Враг силен – но мы сильнее! И наш флот все еще сильнее всех других флотов, вместе взятых, несмотря на все эти бесчестные приемчики коммунистов. Наша армия многочисленна и с каждым днем все лучше вооружена. Поэтому-то враг и пошел на это злодеяние – ибо он боится нас, боится сражаться с нами в честном бою. Но подлыми убийствами нас не запугать! Потому что мы верим в свободу, в честь, в справедливость!
Наша страна благословлена – а потому мы победим.

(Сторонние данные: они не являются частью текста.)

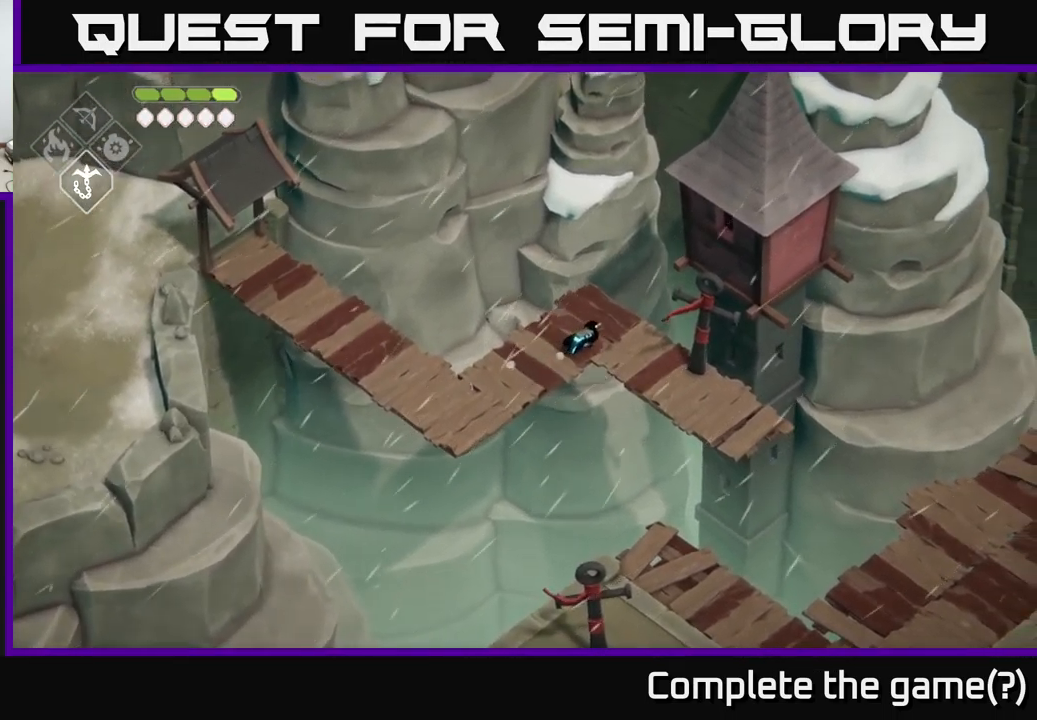
{"buttons": [], "left_stick": "down-right", "right_stick": "center", "events": [[67, "left_stick", "down-right"]]}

Альверде потрясенно повернулся к Гаспару:
– Трумэну хана? Но почему? Зачем русским его убивать? У них и так все на мази, судя по всему?
– А ты уверен, что это русские?
– А кто же еще обладает такими ресурсами в США? Не мы же? И даже не немцы… О, пресвятая Дева… неужели?
– Вот и я так думаю, Жозе. Сами же и пристукнули. Почувствовали, что война народу начинает надоедать – и отвлекли их внимание самым простым средством. И самым действенным.
– Однако… и что теперь? На что они рассчитывают? У них даже на нас уже сил не хватает – чего они ждут?
– Я не знаю, Жозе – правда, даже идей нет, – Гаспар устало потер лоб. – Только если…
Следующую фразу оба сказали синхронно:
– Бомба!!!
– Проект Манхэттен, будь он проклят! Неужели у них получилось? – Альверде неверяще помотал головой.
– Вряд ли. Если бы получилось – они бы бомбу уже сбросили. И наверняка получили бы в ответ. Такое, знаешь ли, трудно не заметить. А в то, что у Сталина бомба есть, мы с тобою оба уверены на девяносто девять процентов. И девять десятых.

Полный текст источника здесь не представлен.